The rest I agree with.
You're taking the analogy too far. I'm just referring to the intrinsic market value of the cars, not how you can utilize them. The point I'm making is that you can't base their value on the quantity.
 
Just remembering what goes up comes down. Law of stock market

If you had bought $100 worth of CocaCola shares fifty years ago, it would be worth 15,352.00 today.

That's not counting the dividends, which have increased every year for 40 years.

Or see this graph of one share of CocaCola over 92 years if you reinvested the dividends.

863379-130619071632711-Richard-Bloch.png


Image source: http://seekingalpha.com/article/271536-coca-cola-triumphing-through-3-separate-bear-markets
 
Example: Let's say you have only $700 to invest. If you own 1 Apple share at $700 and it pays a dividend of $2.65, then every 3 months you receive $2.65, or 0.38%. Now, if you find some other company that is $7/share and you can buy 100 shares. Let's say their dividend yield is approximately equal (the % is what matters). So then you would receive $0.0265 per share. You still only get $2.65 at the end of three months. The number of shares you own is COMPLETELY irrelevant.

Saying that Apple shares are too expensive is like saying I bought a car for $40,000 while you bought 2 cars for $40,000. Who got the better deal? Well, that depends on what car(s) we each bought, right? It has nothing to do with how many cars you can buy for the $40,000. The trick (and skill) to investing is being able to figure out what each share of a company SHOULD be worth. Then determine how much money you're willing to invest in it, not how many shares you would like to own.

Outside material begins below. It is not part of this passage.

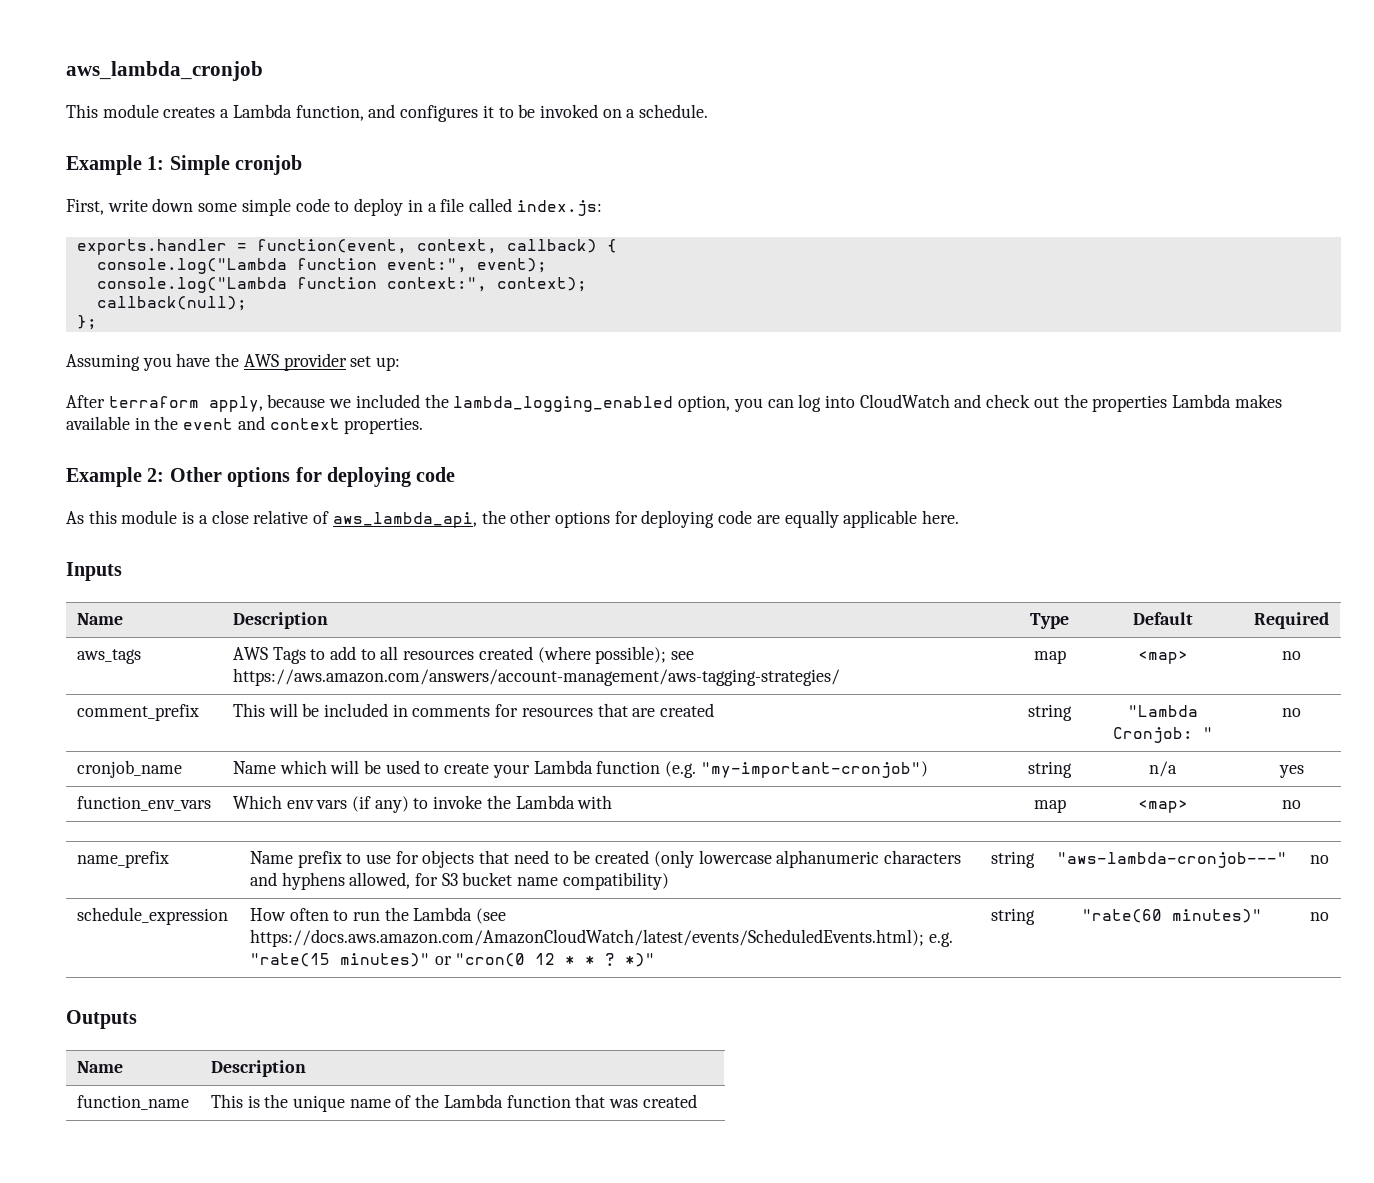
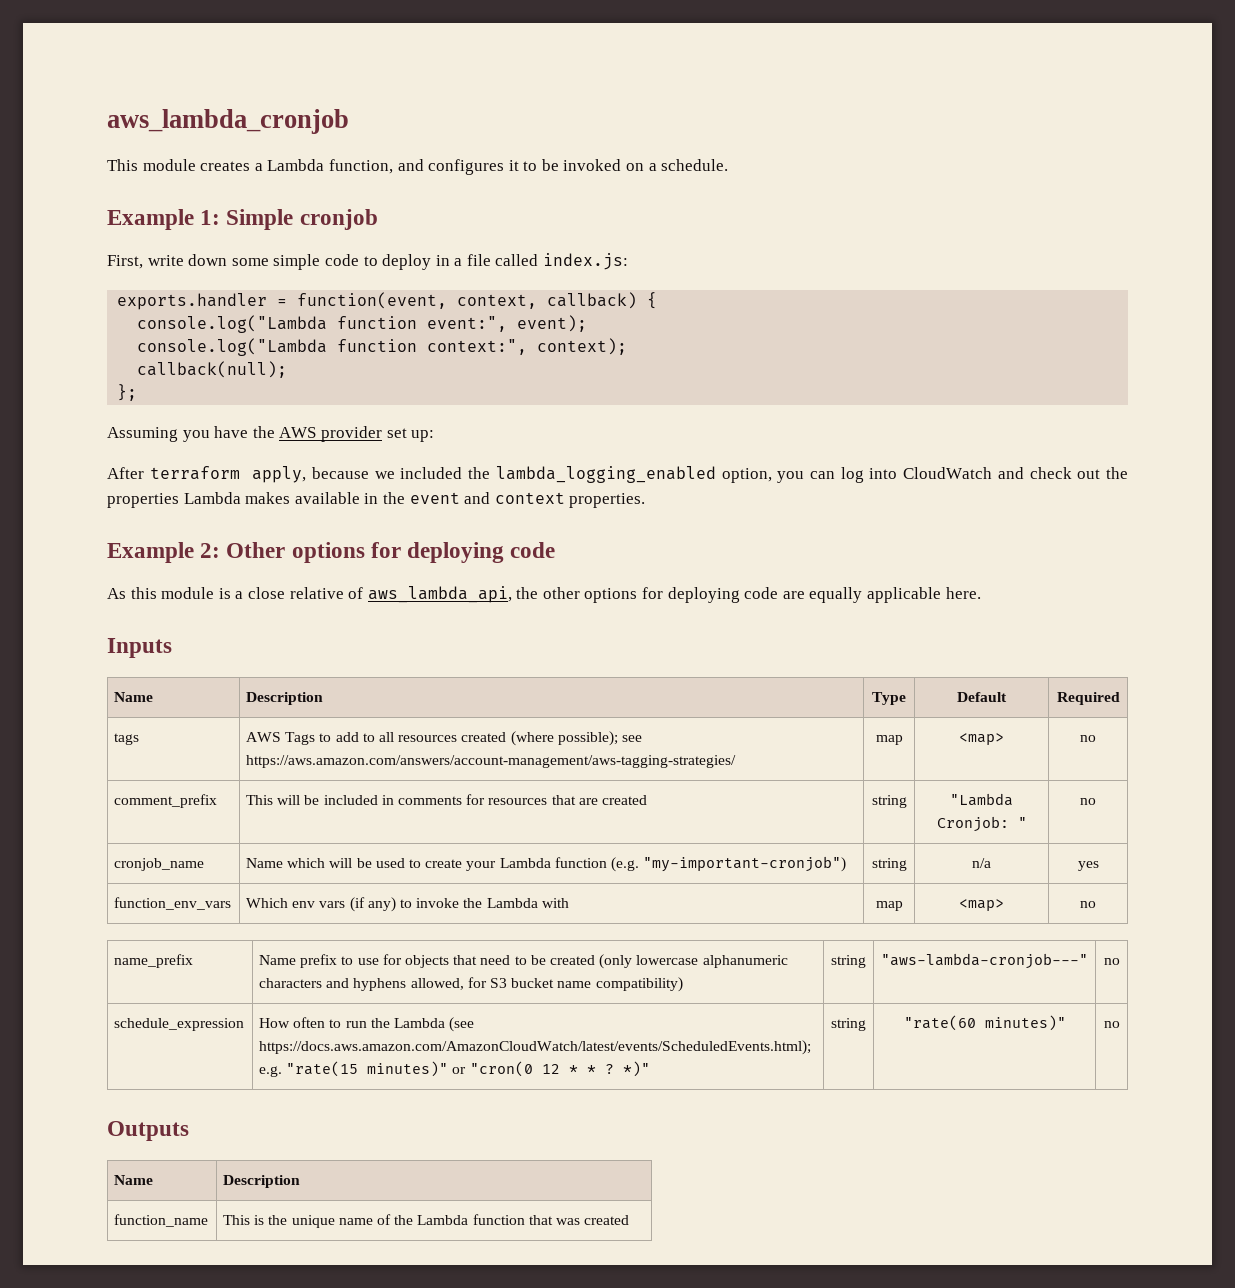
[76,649,141,664] aws_tags -> [114,733,140,745] tags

This is a good point. An example is Partner Re. I have far less money tied up for more shares in Partner Re than I would Apple, but I'm collecting a much higher dividend yield per share. Now, there are other things that you have to take into consideration, including whether or not the money you've tied up is besting the Risk Free Rate (30 year Treasuries) or the dividend yield from a no-load S&P index fund or ETF, whether you're beating inflation or not, etc. .... but the idea is basically predicated on opportunity cost of tying that money up elsewhere for x% return.

However, when we talk about "expensive".... Apple is more expensive relative to its tangible book or intrinsic value at $700 per share than Berkshire Hathaway is at $133,000 per share. Along with it are some key differences: Berkshire's value has never seen dilution by splits, and is never going to. Berkshire's businesses are far more diversified and run by managers who have a 40 year track record of returning 22% year over year growth in tangible book value. Lastly, the high per share price and steady (as opposed to volatile) growth makes Berkshire less attractive to speculators so that it always tracks pretty closely to book. BRKA grows when carrying value grows... making it a very favorable investment to people who are less interested in trying to chance short term gains on outguessing the market's rollercoaster movement and more interested in stable, long-term compounded annual growth.